7.5 Force Majeure. No Party is liable for delay or failure in performance caused by acts of God, war, civil disturbance, epidemic, or governmental action that make performance illegal or impossible; provided, however, that payment obligations once due are not excused.
VIII. DISPUTE RESOLUTION
8.1 Governing Law. New Hampshire law governs all matters arising out of or relating to this Agreement.
8.2 Forum Selection. Each Party irrevocably submits to the exclusive jurisdiction of the state courts located in [COUNTY], New Hampshire and waives any objection based on forum non conveniens.
8.3 No Arbitration; Jury Trial. The Parties consciously elect not to submit disputes to arbitration. Nothing herein constitutes a waiver of the right to a jury trial under Part I, Article 20 of the New Hampshire Constitution; however, either Party may waive jury trial on a case-by-case basis by written stipulation.
[// GUIDANCE: Metadata specified no jury waiver, so Section 8.3 preserves jury rights.]
IX. GENERAL PROVISIONS
9.1 Entire Agreement. This Agreement, together with its Exhibits, constitutes the entire agreement of the Parties with respect to the subject matter and supersedes all prior negotiations, understandings, or agreements.
9.2 Amendments & Waivers. No amendment or waiver is binding unless in a writing signed by all Parties. A waiver of any breach is not a waiver of any other or subsequent breach.

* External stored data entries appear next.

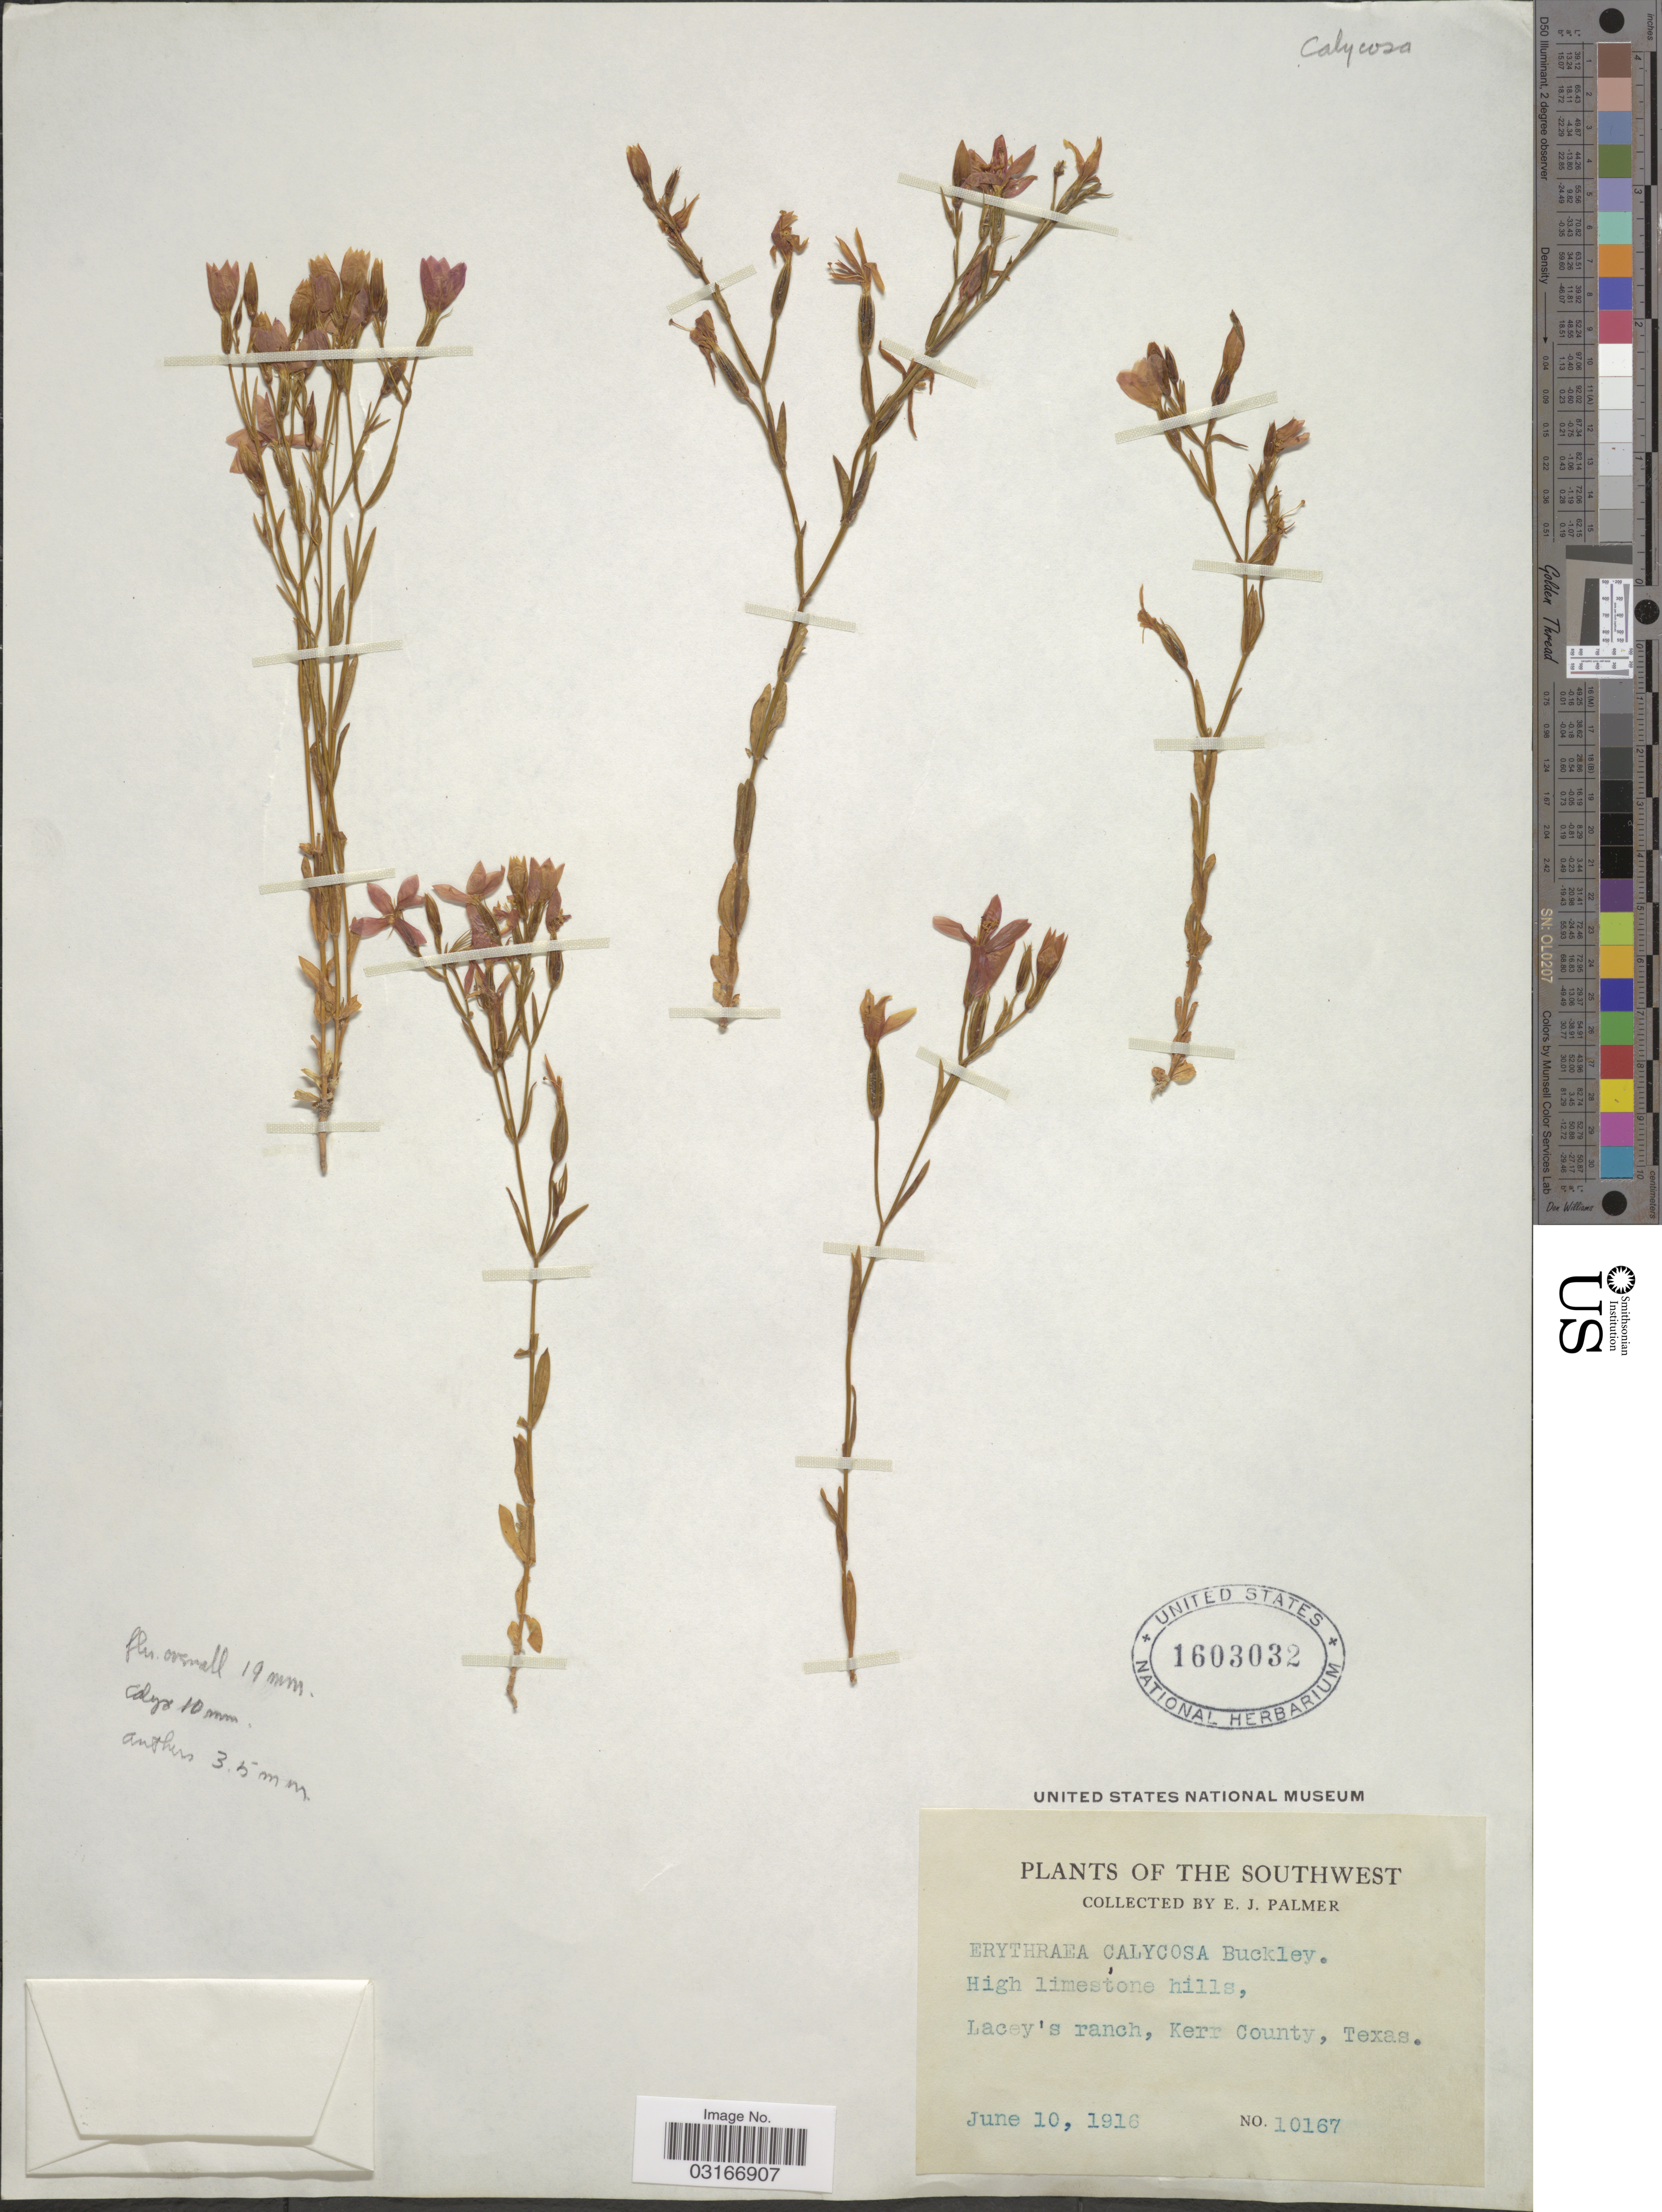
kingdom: Plantae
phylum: Tracheophyta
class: Magnoliopsida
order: Gentianales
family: Gentianaceae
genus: Centaurium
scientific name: Centaurium calycosum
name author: (Buckley) Buckley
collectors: E. J. Palmer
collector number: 10167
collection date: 1916-06-10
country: United States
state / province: Texas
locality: The Southwest, Lacey's ranch, Kerr County.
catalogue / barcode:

9.3 Assignment. Neither Party may assign or delegate its rights or obligations without prior written consent of the other, except that Releasee may assign payment obligations to an annuity issuer under Section 3.2.
9.4 Severability. If any provision is held invalid or unenforceable, the remaining provisions remain in full force, and the invalid provision shall be reformed to the minimum extent necessary to achieve its original intent.
9.5 Successors & Assigns. This Agreement binds and benefits the Parties and their respective successors and permitted assigns.
9.6 Counterparts; Electronic Signatures. This Agreement may be executed in counterparts, each of which is deemed an original and all of which together constitute one instrument. Signatures delivered by facsimile or electronic means (e.g., PDF, DocuSign) are effective and enforceable.
9.7 Headings. Headings are for convenience only and do not affect interpretation.
9.8 Construction. The Parties acknowledge that each has participated in drafting and that no presumption shall arise against the drafter.
X. EXECUTION BLOCK
IN WITNESS WHEREOF, the Parties have executed this Agreement as of the Effective Date.
RELEASOR
[If minor: [GUARDIAN NAME], as parent and natural guardian of [MINOR NAME]]
Signature: ____
Name: ____
Date: ________
RELEASEE
[ENTITY NAME]
By: _______
Name: ______
Title: _____
Date: _________
[OPTIONAL – NOTARIZATION]
State of New Hampshire
County of _____
On this _ day of _, 20, before me, the undersigned notary public, personally appeared _____, who proved to me through satisfactory evidence of identification to be the person whose name is signed above, and acknowledged executing the same for the purposes therein contained.
Notary Public
My Commission Expires: ______
EXHIBIT A – PAYMENT SCHEDULE (Structured Settlement)
[// GUIDANCE: Complete only if Section 3.2 is used.]
EXHIBIT B – LIEN DISCLOSURE SCHEDULE
- Medicare conditional payments: US $__
- Medicaid lien: US $__
- Private health insurer: US $__
- Workers’ compensation lien: US $__
- Child-support or other governmental liens: US $__
[// GUIDANCE: End of document. Conduct a final defined-term check before use.]